O Homem, o homem e o seu fuzil

Se queres ver o melhor de um Homem, dá-lhe um Amor, uma Razão, Educação, Sabedoria. Se queres ver o pior de um homem dá-lhe uma facção, uma bala e um fuzil.

Nascemos Homens. O estatuto, límpido, tácito, é-nos tão fácil de adquirir quão difícil é morrermos Homens. Para morrermos Homens, não basta morrer.
É no viver do caminho, entre uma e a outra ponta do percurso, que temos mil oportunidades de perder o estatuto de uma vida Maiúscula, muitas menos de a conquistar.

Logo de princípio, com o nascimento, vem o kit de origem que define o corpo, o sexo, a cor.
O pai e a mãe. Com o pai e a mãe, o contexto: a terra e a casa nela. O muito, pouco ou nada para nos fazermos à vida. Talvez o clube, a cor da emoção, seguramente a nação, a religião.
E de repente, podemos nem ter a oportunidade de definirmos o caminho todo.
Alguém decide por nós. Sem direito a consulta ou argumento.

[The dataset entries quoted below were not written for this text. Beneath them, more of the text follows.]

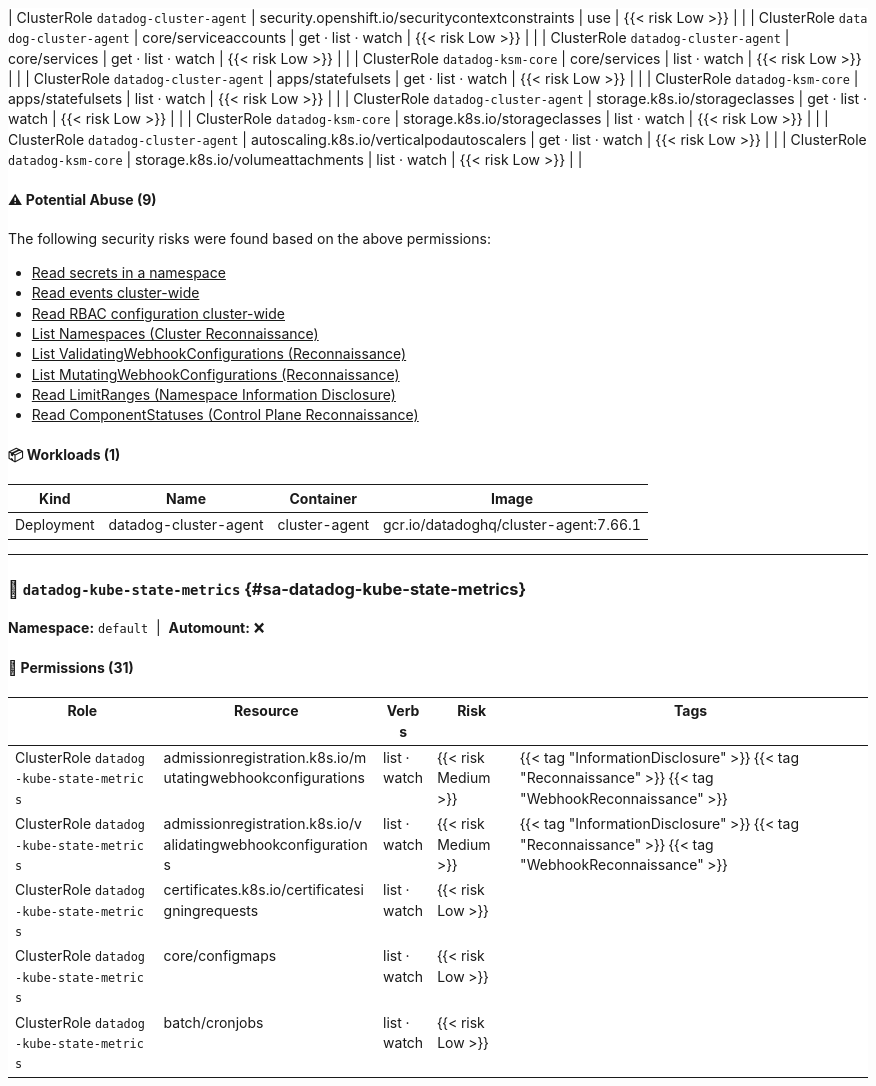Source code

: | ClusterRole `datadog-cluster-agent` | security.openshift.io/securitycontextconstraints             | use                                           | {{< risk Low >}}      |                                                                                                                          |
| ClusterRole `datadog-cluster-agent` | core/serviceaccounts                                         | get · list · watch                            | {{< risk Low >}}      |                                                                                                                          |
| ClusterRole `datadog-cluster-agent` | core/services                                                | get · list · watch                            | {{< risk Low >}}      |                                                                                                                          |
| ClusterRole `datadog-ksm-core`      | core/services                                                | list · watch                                  | {{< risk Low >}}      |                                                                                                                          |
| ClusterRole `datadog-cluster-agent` | apps/statefulsets                                            | get · list · watch                            | {{< risk Low >}}      |                                                                                                                          |
| ClusterRole `datadog-ksm-core`      | apps/statefulsets                                            | list · watch                                  | {{< risk Low >}}      |                                                                                                                          |
| ClusterRole `datadog-cluster-agent` | storage.k8s.io/storageclasses                                | get · list · watch                            | {{< risk Low >}}      |                                                                                                                          |
| ClusterRole `datadog-ksm-core`      | storage.k8s.io/storageclasses                                | list · watch                                  | {{< risk Low >}}      |                                                                                                                          |
| ClusterRole `datadog-cluster-agent` | autoscaling.k8s.io/verticalpodautoscalers                    | get · list · watch                            | {{< risk Low >}}      |                                                                                                                          |
| ClusterRole `datadog-ksm-core`      | storage.k8s.io/volumeattachments                             | list · watch                                  | {{< risk Low >}}      |                                                                                                                          |

#### ⚠️ Potential Abuse (9)

The following security risks were found based on the above permissions:

- [Read secrets in a namespace](/rules/1011)
- [Read events cluster-wide](/rules/1070)
- [Read RBAC configuration cluster-wide](/rules/1077)
- [List Namespaces (Cluster Reconnaissance)](/rules/1082)
- [List ValidatingWebhookConfigurations (Reconnaissance)](/rules/1083)
- [List MutatingWebhookConfigurations (Reconnaissance)](/rules/1084)
- [Read LimitRanges (Namespace Information Disclosure)](/rules/1087)
- [Read ComponentStatuses (Control Plane Reconnaissance)](/rules/1095)

#### 📦 Workloads (1)

| Kind       | Name                  | Container     | Image                                 |
| ---------- | --------------------- | ------------- | ------------------------------------- |
| Deployment | datadog-cluster-agent | cluster-agent | gcr.io/datadoghq/cluster-agent:7.66.1 |

---

### 🤖 `datadog-kube-state-metrics` {#sa-datadog-kube-state-metrics}

**Namespace:** `default`  |  **Automount:** ❌

#### 🔑 Permissions (31)

| Role                                     | Resource                                                     | Verbs        | Risk                | Tags                                                                                                 |
| ---------------------------------------- | ------------------------------------------------------------ | ------------ | ------------------- | ---------------------------------------------------------------------------------------------------- |
| ClusterRole `datadog-kube-state-metrics` | admissionregistration.k8s.io/mutatingwebhookconfigurations   | list · watch | {{< risk Medium >}} | {{< tag "InformationDisclosure" >}} {{< tag "Reconnaissance" >}} {{< tag "WebhookReconnaissance" >}} |
| ClusterRole `datadog-kube-state-metrics` | admissionregistration.k8s.io/validatingwebhookconfigurations | list · watch | {{< risk Medium >}} | {{< tag "InformationDisclosure" >}} {{< tag "Reconnaissance" >}} {{< tag "WebhookReconnaissance" >}} |
| ClusterRole `datadog-kube-state-metrics` | certificates.k8s.io/certificatesigningrequests               | list · watch | {{< risk Low >}}    |                                                                                                      |
| ClusterRole `datadog-kube-state-metrics` | core/configmaps                                              | list · watch | {{< risk Low >}}    |                                                                                                      |
| ClusterRole `datadog-kube-state-metrics` | batch/cronjobs                                               | list · watch | {{< risk Low >}}    |                                                                                                      |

Do pouco que sei, foi o que aconteceu a Nani.
Não sei o nome verdadeiro nem saberei. Não faço sequer idéia por que raio me deu para fazer zoom exactamente àquela foto, naquela notícia, lida com o primeiro (milagroso) café da manhã. Mas fiz. Gelei. Acordei.
Nunca saberei se ele, que nasceu Homem, o foi ou seria até ao fim.
Pior: ele também não teve o direito de saber.
Não sei sequer se lhe coube palavra ou escolha no que o haveria de o fazer perder o direito de escolher o que quer que fosse: ser xiita.

Nani morreu.
A foto, crua, dura, conta-me no entanto muitas coisas, sem palavras:
De costas, era até parecido com o nosso. Se eu, de folga, vestisse a cor do desejo, até teria algumas semelhanças comigo. Se existisse hoje, como eu, quereria ter visto, como eu, o Alemanha-Portugal. Por estes dias, entre o pó da terra natal de Sadam, há-de ter pensado onde desencantaria em Tikrit o televisor onde haveria de ver o nosso Nani sacar improvisos brilhantes, quem sabe uma finta magistral e um golo, ou outro, uma vitória portuguesa.
Sim, ele gostava de bola. Do United. Do nosso Nani.
Haveria de querer ver o Mundial. De querer continuar a ver. A viver.
Não sei como reagiria à notícia do desmoronamento da primeira ronda. Se como tantos, passaria do frémito do entusiasmo ao horror escaldado a gelo. Ao degelo da emoção da bola. Do tudo ao nada. Se, a esta hora, ainda vestiria a camisola. Se descarregaria no Facebook (tendo-o…) os seus tiros de frustração servida e escrita a quente. Fuzilaria moderna. Ou tudo ou morte.
Se a má noticia do dia dele seria, como para tantos, a derrota pesada e penosa do nosso Nani e dos seus.
Não foi. A notícia que acompanha a foto, a menos ácida da sequência tornada pública por uma organização jihadista, foi para Nani a má notícia da vida. E o texto explica o resto: “Os jihadistas pretendem que os soldados executados eram desertores do exército iraquiano, mas a BBC está a informar que eram sim militares que se tinham rendido face ao rápido avanço das forças do ISIS.”
Eram 1700.
Um deles, se era mesmo soldado, além de xiita, morreu sem hipótese de combate vestido com o uniforme… De Nani.
Se queres ver o melhor de um Homem, dá-lhe um Amor, uma Razão, Educação, Sabedoria.
Se queres ver o pior de um homem dá-lhe uma facção, uma bala e um fuzil.